_Dataset content_
-*-*-

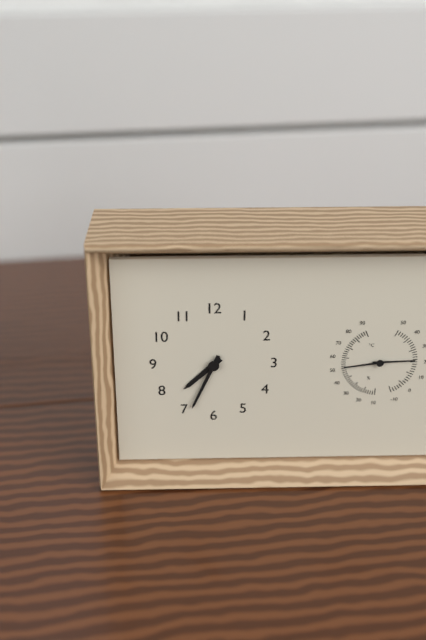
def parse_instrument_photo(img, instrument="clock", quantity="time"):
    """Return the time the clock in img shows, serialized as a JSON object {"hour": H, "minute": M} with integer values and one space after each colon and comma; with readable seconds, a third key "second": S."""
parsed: {"hour": 7, "minute": 34}
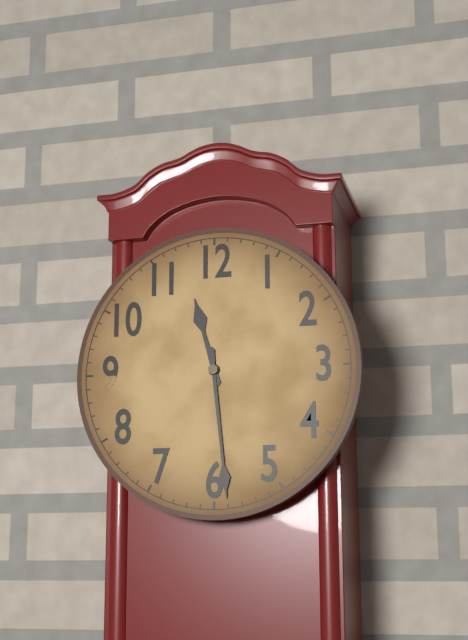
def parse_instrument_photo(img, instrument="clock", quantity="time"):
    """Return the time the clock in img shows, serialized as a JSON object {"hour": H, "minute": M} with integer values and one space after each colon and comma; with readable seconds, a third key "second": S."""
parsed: {"hour": 11, "minute": 29}
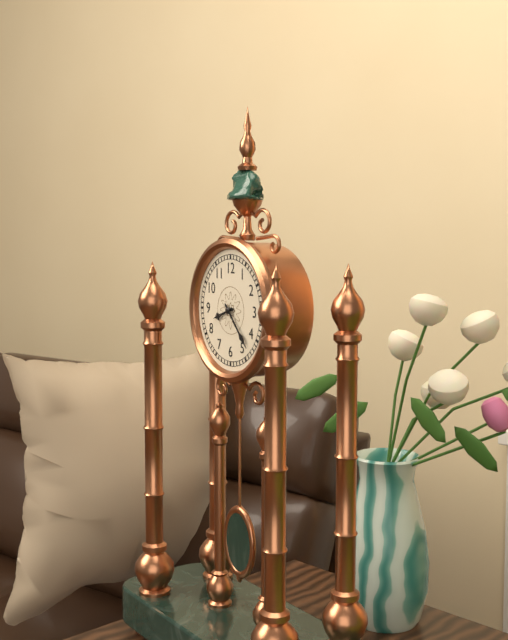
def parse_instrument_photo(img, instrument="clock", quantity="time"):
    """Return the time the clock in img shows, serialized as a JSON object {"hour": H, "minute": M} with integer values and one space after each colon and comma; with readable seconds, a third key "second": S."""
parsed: {"hour": 8, "minute": 23}
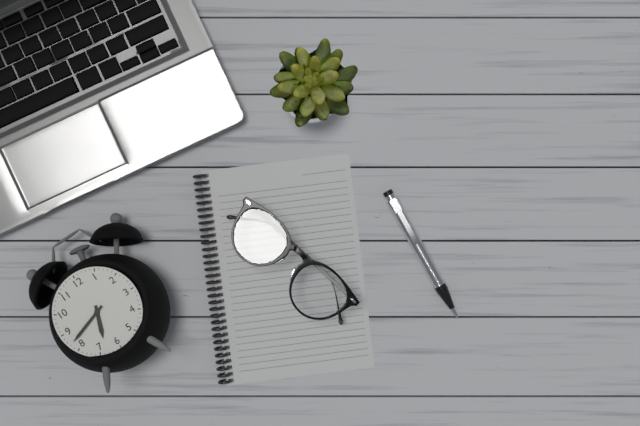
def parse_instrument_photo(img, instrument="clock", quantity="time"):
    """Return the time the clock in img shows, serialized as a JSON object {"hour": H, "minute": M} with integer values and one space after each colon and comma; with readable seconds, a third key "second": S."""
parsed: {"hour": 6, "minute": 42}
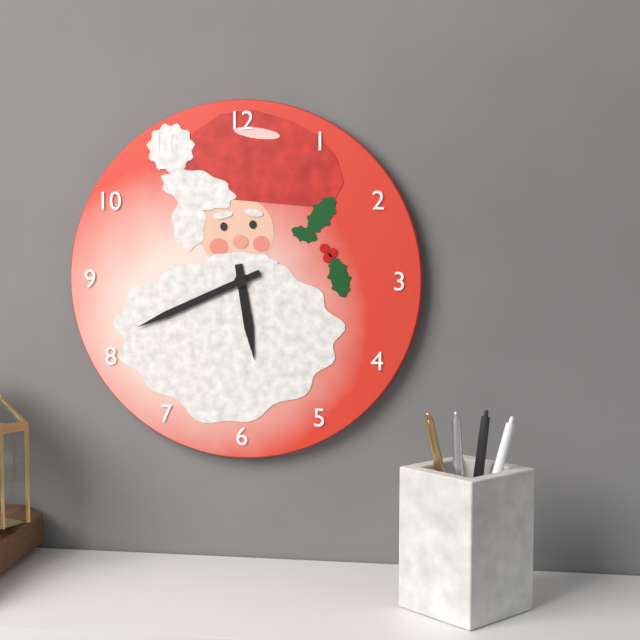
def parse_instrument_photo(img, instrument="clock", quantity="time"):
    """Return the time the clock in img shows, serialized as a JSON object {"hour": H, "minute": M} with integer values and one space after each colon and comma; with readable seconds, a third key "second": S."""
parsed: {"hour": 5, "minute": 41}
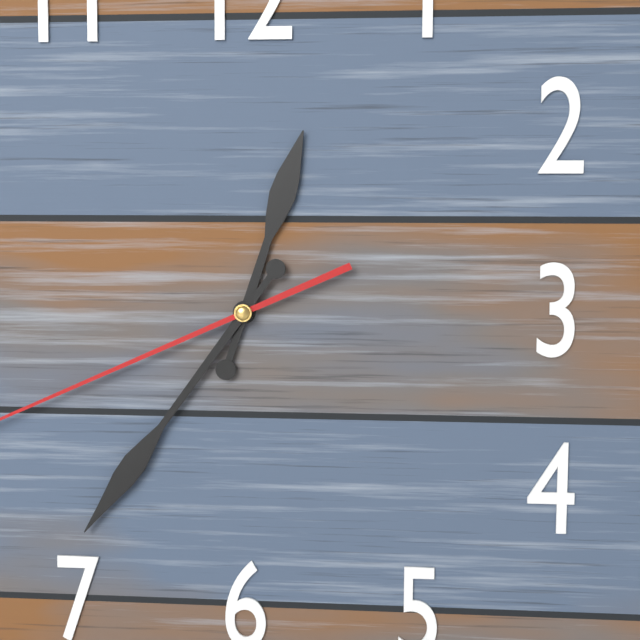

-*-*-

_What is asked_
Can you reproduce all of the records above word for word, omitting the pictures?

_Answer_
def parse_instrument_photo(img, instrument="clock", quantity="time"):
    """Return the time the clock in img shows, serialized as a JSON object {"hour": H, "minute": M} with integer values and one space after each colon and comma; with readable seconds, a third key "second": S."""
parsed: {"hour": 7, "minute": 34}
def parse_instrument_photo(img, instrument="clock", quantity="time"):
    """Return the time the clock in img shows, serialized as a JSON object {"hour": H, "minute": M} with integer values and one space after each colon and comma; with readable seconds, a third key "second": S."""
parsed: {"hour": 11, "minute": 29}
def parse_instrument_photo(img, instrument="clock", quantity="time"):
    """Return the time the clock in img shows, serialized as a JSON object {"hour": H, "minute": M} with integer values and one space after each colon and comma; with readable seconds, a third key "second": S."""
parsed: {"hour": 8, "minute": 23}
def parse_instrument_photo(img, instrument="clock", quantity="time"):
    """Return the time the clock in img shows, serialized as a JSON object {"hour": H, "minute": M} with integer values and one space after each colon and comma; with readable seconds, a third key "second": S."""
parsed: {"hour": 6, "minute": 42}
def parse_instrument_photo(img, instrument="clock", quantity="time"):
    """Return the time the clock in img shows, serialized as a JSON object {"hour": H, "minute": M} with integer values and one space after each colon and comma; with readable seconds, a third key "second": S."""
parsed: {"hour": 5, "minute": 41}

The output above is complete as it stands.